Dear Friends,
These days, when I look at the news and consider what kind of leaders are thriving and what agendas are being pushed, I can easily get a gloomy feeling about humanity and its chances to move into a harmonious future on our planet. However, it is also true that the news mirror our so called negativity bias, by which desasters and perspectives of doom draw much more attention than examples of harmonious functionality in our societies, which easily get taken for granted. It is good that for us as samanas this bias gets a constant corrective through the field of goodness we live in.
This autumn the goodness showed itself again in another very joyous and generous kathina time ceremony, for which about 250 friends and supporters came together at the community hall in Kandersteg. I had the impression that all who attended were enjoying the good company and the unfolding of the event. This time we were joined by Luang Por Sucitto, my first teacher in the Sangha. Ajahn Sucitto has been a bhikkhu for nearly 50 years now and had served for many of those years as the abbot of Chithurst monastery in England, the first monastery started by the Ajahn Chah Forest Sangha in Europe. Luang Por Sucitto was already in the country, leading a retreat at Beatenberg Meditation Centre just before coming to Dhammapala. He brought with him Tan Samvaro, a young English monk, whom I first met at Harnham Monastery, where I lived before coming to Switzerland, when he started to come as a visitor and later took up the anagrika training there. The Dhamma talk this year was given by Ajahn Go from Santacittarama, our Italian monastery, where he has been living for for many years now, since joining that community from Thailand. He also brought another bhikkhu with him: Tan Ice, also from Thailand and since three years ago a member of the Santacittarama community. It is a long time since we had so many monastic visitors and we all enjoyed a convivial week together, including some walks in the mountains, making use of the unusually warm weather. For the event itself we were also joined by the abbot of the Wat Thai in Ticino.
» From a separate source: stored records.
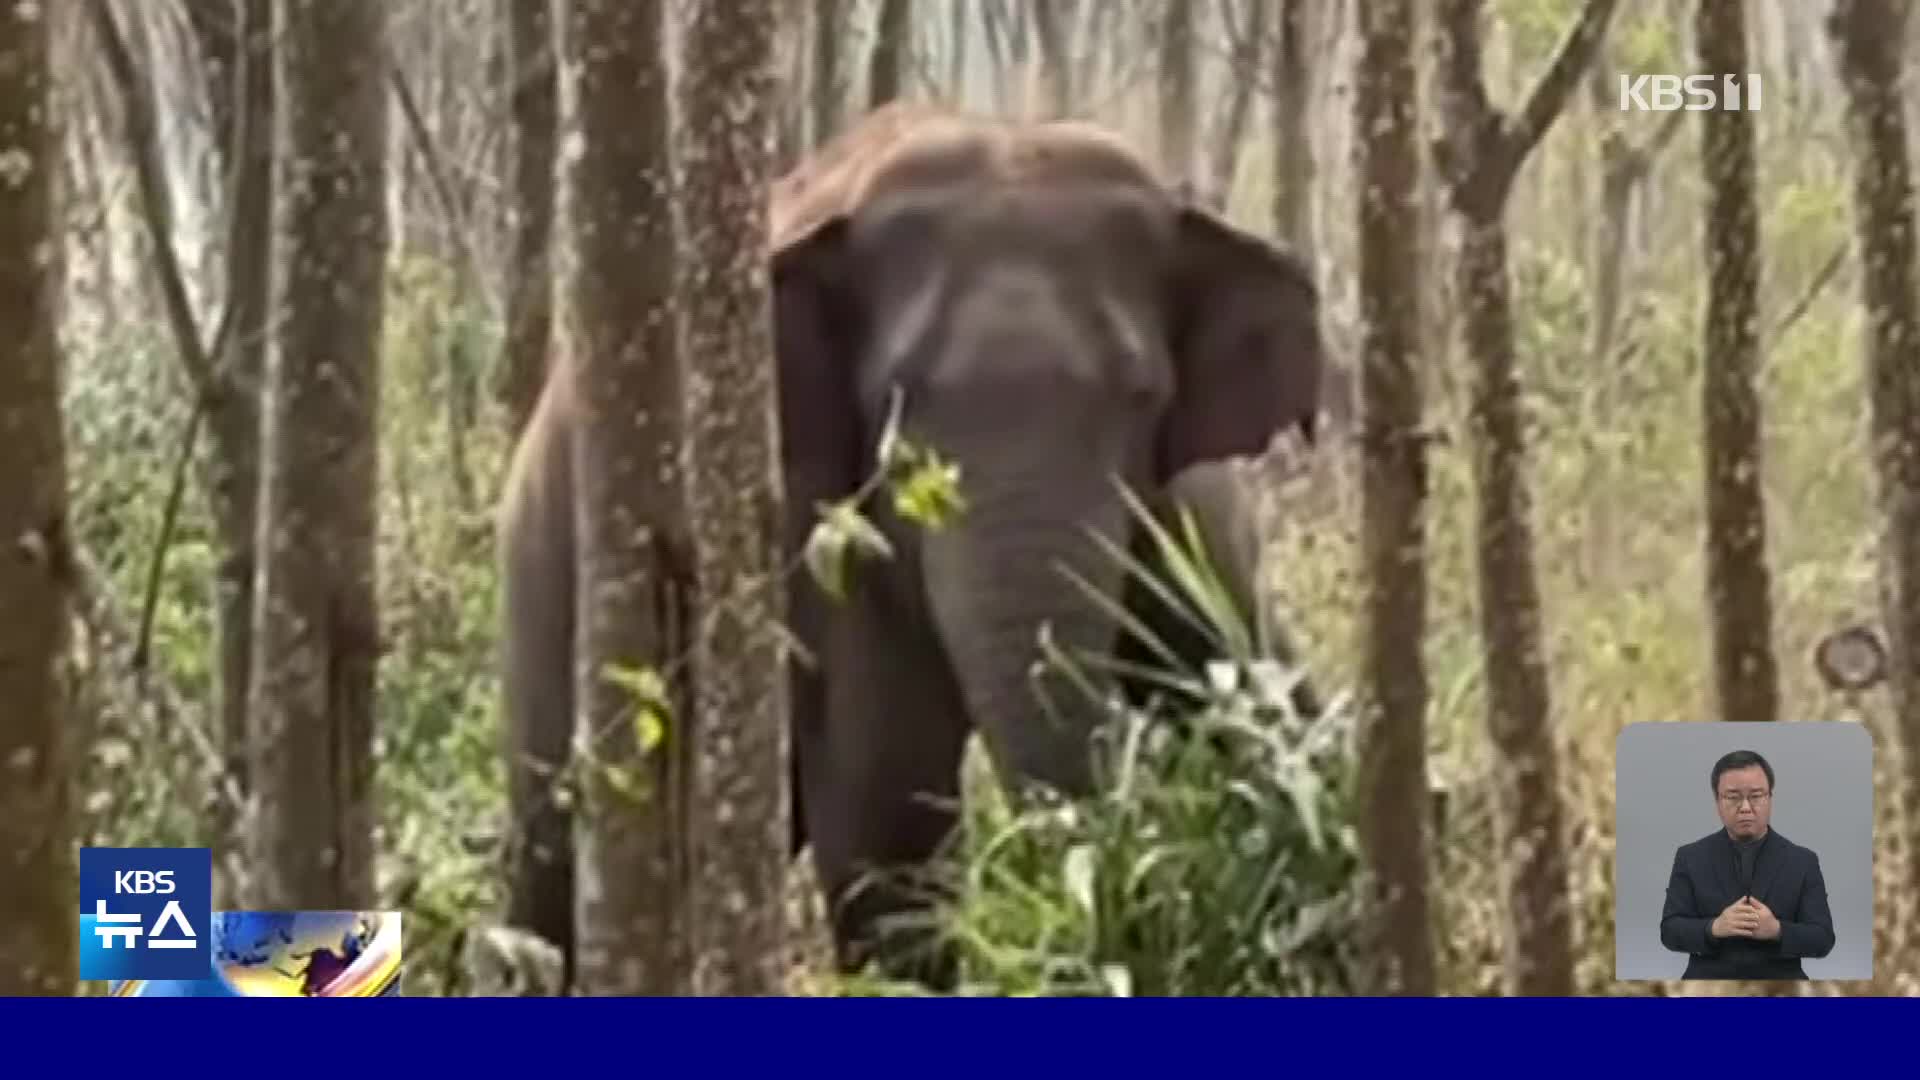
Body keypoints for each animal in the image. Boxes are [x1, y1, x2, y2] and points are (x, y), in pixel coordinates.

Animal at [495, 105, 1328, 991]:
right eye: (897, 401)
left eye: (1142, 396)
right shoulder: (815, 517)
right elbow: (887, 801)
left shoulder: (1190, 514)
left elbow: (1268, 695)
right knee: (557, 852)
Anumodana for all the generous offerings made on that occasion!
This winter Ajahns Khemasiri and Kancano will go to Thailand until end of January and until April respectively. Ajahn Kancano hasn›t traveled abroad since early 2019, so these four months away seem a very well deserved break from serving the monastery so consistently over the last few years. Enzo, our much appreciated anagarika over the summer months, has returned to Santacittarama at the beginning of November. We will surely miss his enthusiasm and generosity. In exchange we have been joined by two other members of our Mediterranian communities for the winter. Anagarika Yegor came from Sumedharama in Portugal for three months and, after many weeks on the road, Tan Kahabodhi plans to finally arrive here on the 10th of November. Tan Mahabodhi walked up from Santacittarama over the last year. He plans to stay with us until April, when he intends to pick up his walking adventure again.
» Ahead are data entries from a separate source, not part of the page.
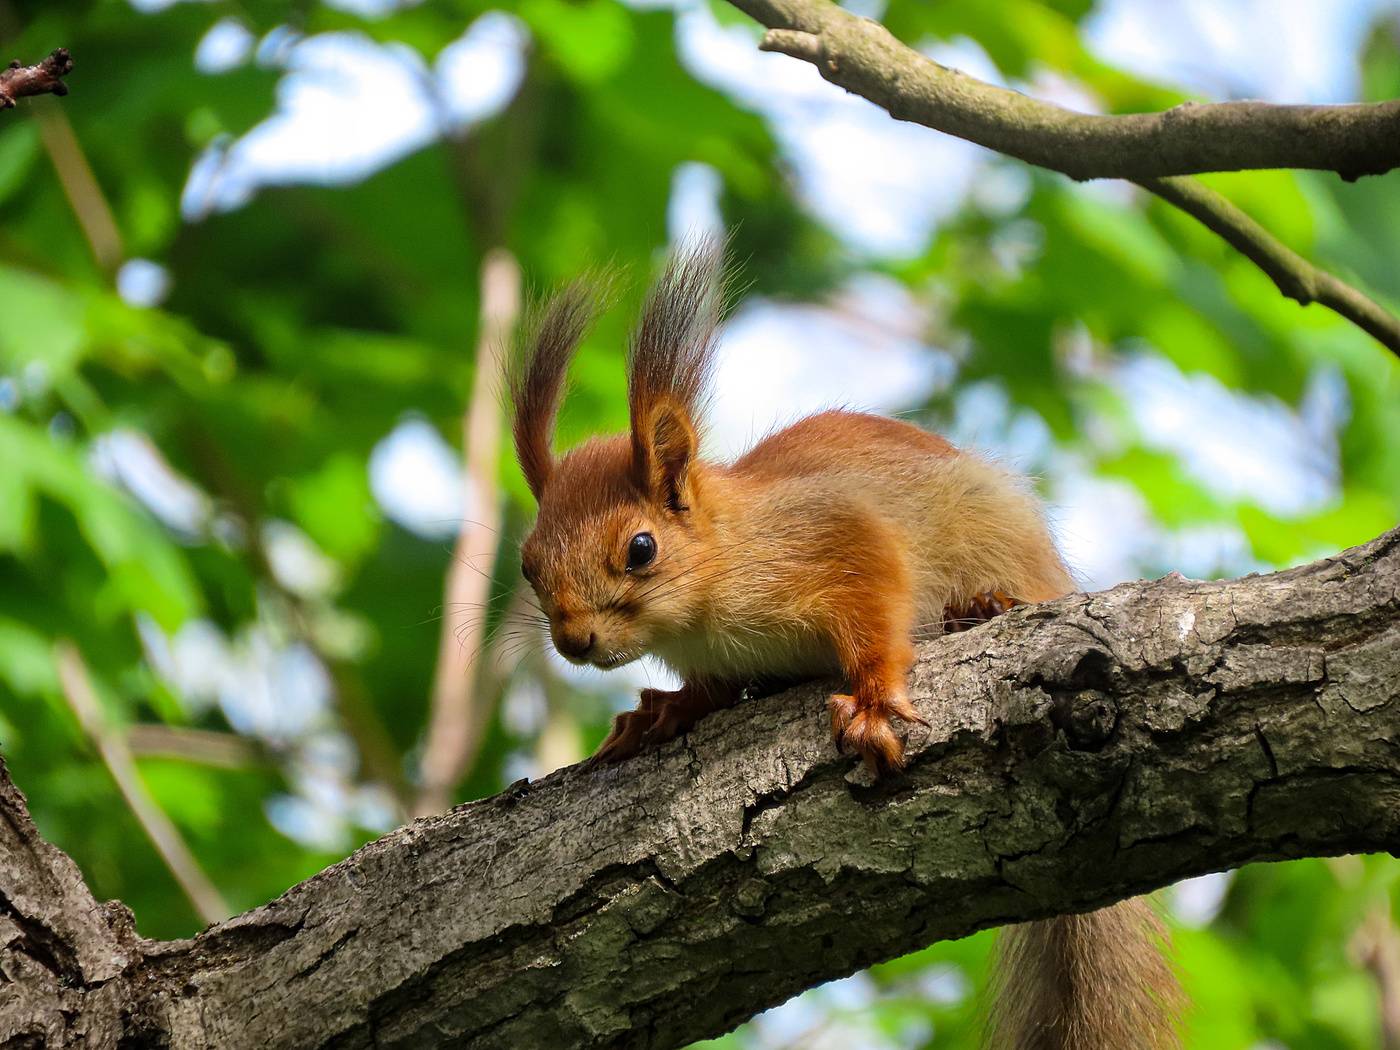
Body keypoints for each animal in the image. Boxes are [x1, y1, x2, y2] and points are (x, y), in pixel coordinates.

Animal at [509, 243, 1185, 1050]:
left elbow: (877, 606)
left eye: (640, 549)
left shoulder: (838, 536)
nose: (574, 640)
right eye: (527, 564)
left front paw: (872, 699)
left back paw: (986, 606)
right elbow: (705, 693)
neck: (705, 602)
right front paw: (661, 714)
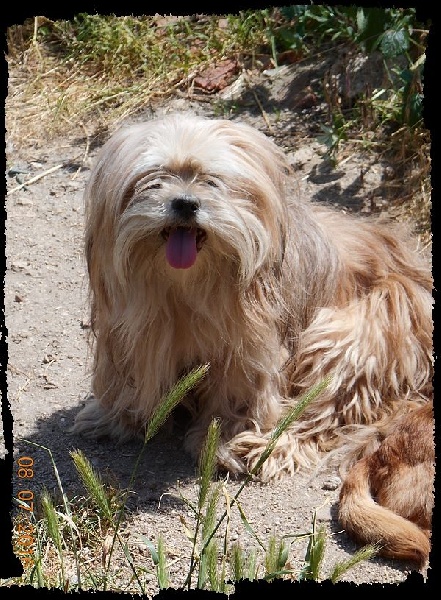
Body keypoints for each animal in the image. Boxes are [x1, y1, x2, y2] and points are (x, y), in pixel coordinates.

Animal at [74, 113, 432, 482]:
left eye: (212, 181)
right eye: (153, 180)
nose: (185, 203)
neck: (187, 285)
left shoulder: (246, 348)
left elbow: (239, 392)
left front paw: (223, 439)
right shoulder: (135, 329)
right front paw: (116, 417)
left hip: (354, 337)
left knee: (323, 410)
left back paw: (271, 447)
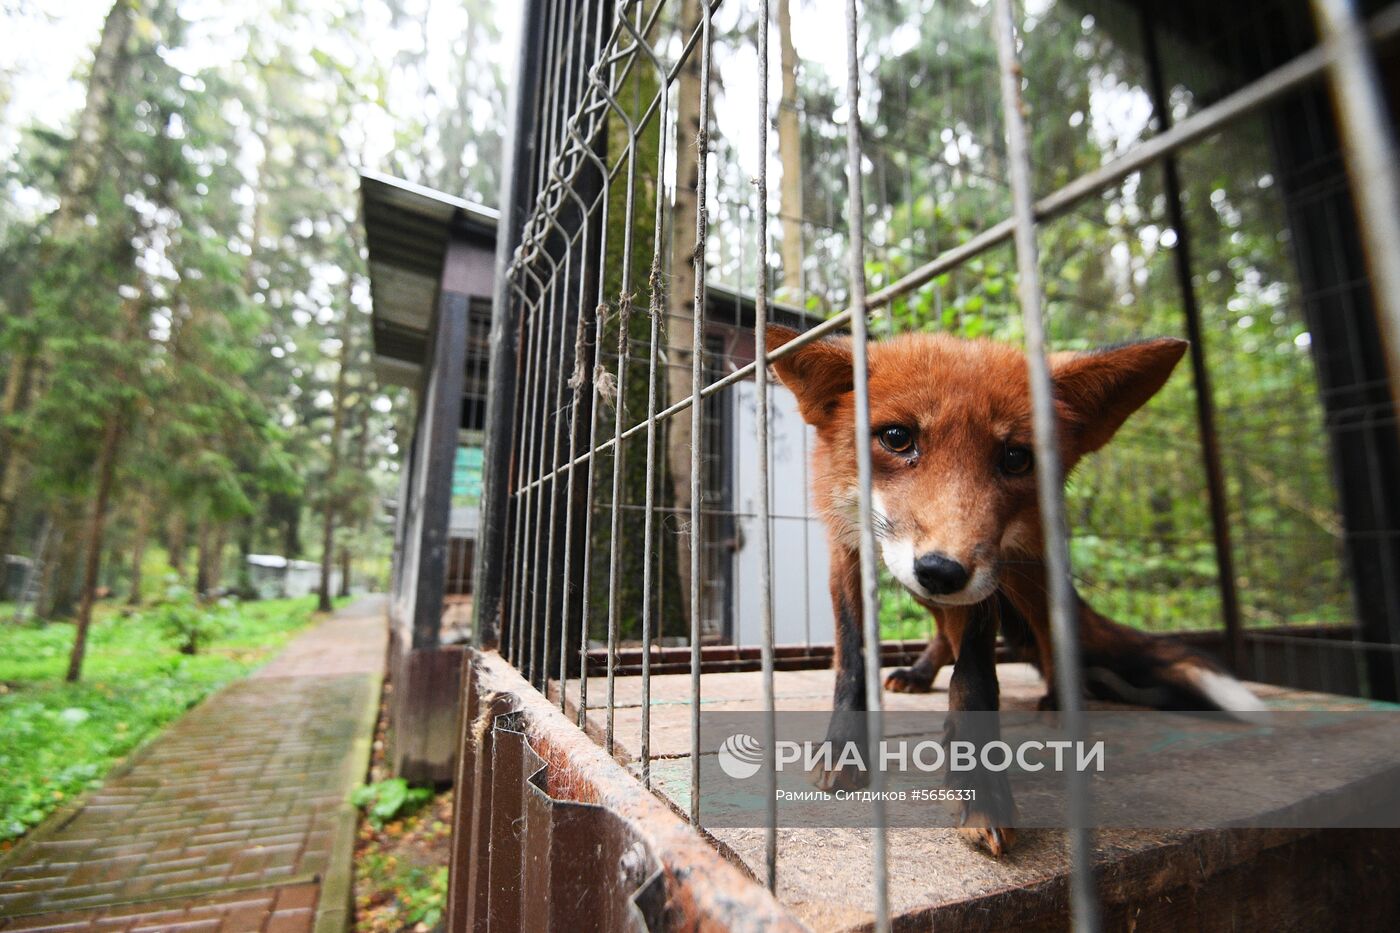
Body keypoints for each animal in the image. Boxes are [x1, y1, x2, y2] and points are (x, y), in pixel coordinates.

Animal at [767, 323, 1271, 851]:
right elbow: (851, 662)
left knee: (1055, 645)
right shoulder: (847, 551)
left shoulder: (989, 572)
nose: (942, 571)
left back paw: (1062, 702)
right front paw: (844, 749)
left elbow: (974, 680)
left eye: (1016, 458)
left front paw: (980, 785)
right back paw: (921, 674)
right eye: (897, 437)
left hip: (1029, 579)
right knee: (942, 631)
Two more retreats will be held at the monastery (both booked out) before the end of the year: one Insight Dialogue course, led by our friend Bhante Sukhacitto and the traditional New Year›s Retreat, led by Ajahn Abhinando. After that we hope to settle into another of our Winter Retreats until the end of March.
The program for next year should soon appear on our website. You will notice that we do not offer weekend courses anymore. Instead we want to try a new format, more specifically designed for newcomers: the Introductory Weekends. They will contain morning and evening sittings, but during the rest of the day, instead of a meditation schedule, a more thorough introduction into the various aspects of our tradition and into staying at the monastery. For those of our visitors already familiar with the monastery, there will still be the usual longer courses and, as always, the opportunity to stay at the monastery outside of organised retreats. In the future we intend to also rely more on invitations to teach at other venues. As well as the courses held at Dhammapala, all of these events will be announced on the events calendar on our website.
The main reason for replacing the weekend retreats with introduction weekends is that a lot of energy has been invested into these events by our secretary and various members of our community, with Ajahn Abhinando lately remaining the only one offering to lead them, while they were mostly attendeded by people looking for an introduction to meditation and perhaps Buddhism in general, or just a short retreat, without being particularly interested in the monastery as a long term ressource for their spiritual path. There is of course nothing wrong with that and teaching the weekends has mostly been very enjoyable. However, we do not want this to be the focus for so much of our energy anymore. It has also been observed that newcomers to the monastery often feel a bit lost or insecure in the new environment, hence the idea of offering more detailed introduction weekends instead, a format we are adopting from Tisarana, our sister monastery in Ontario, Canada. We›ll see how it goes.
We wish you all a peaceful winter and hope that also next year Dhammapala will be able to offer you adequate opportunities to further your practice.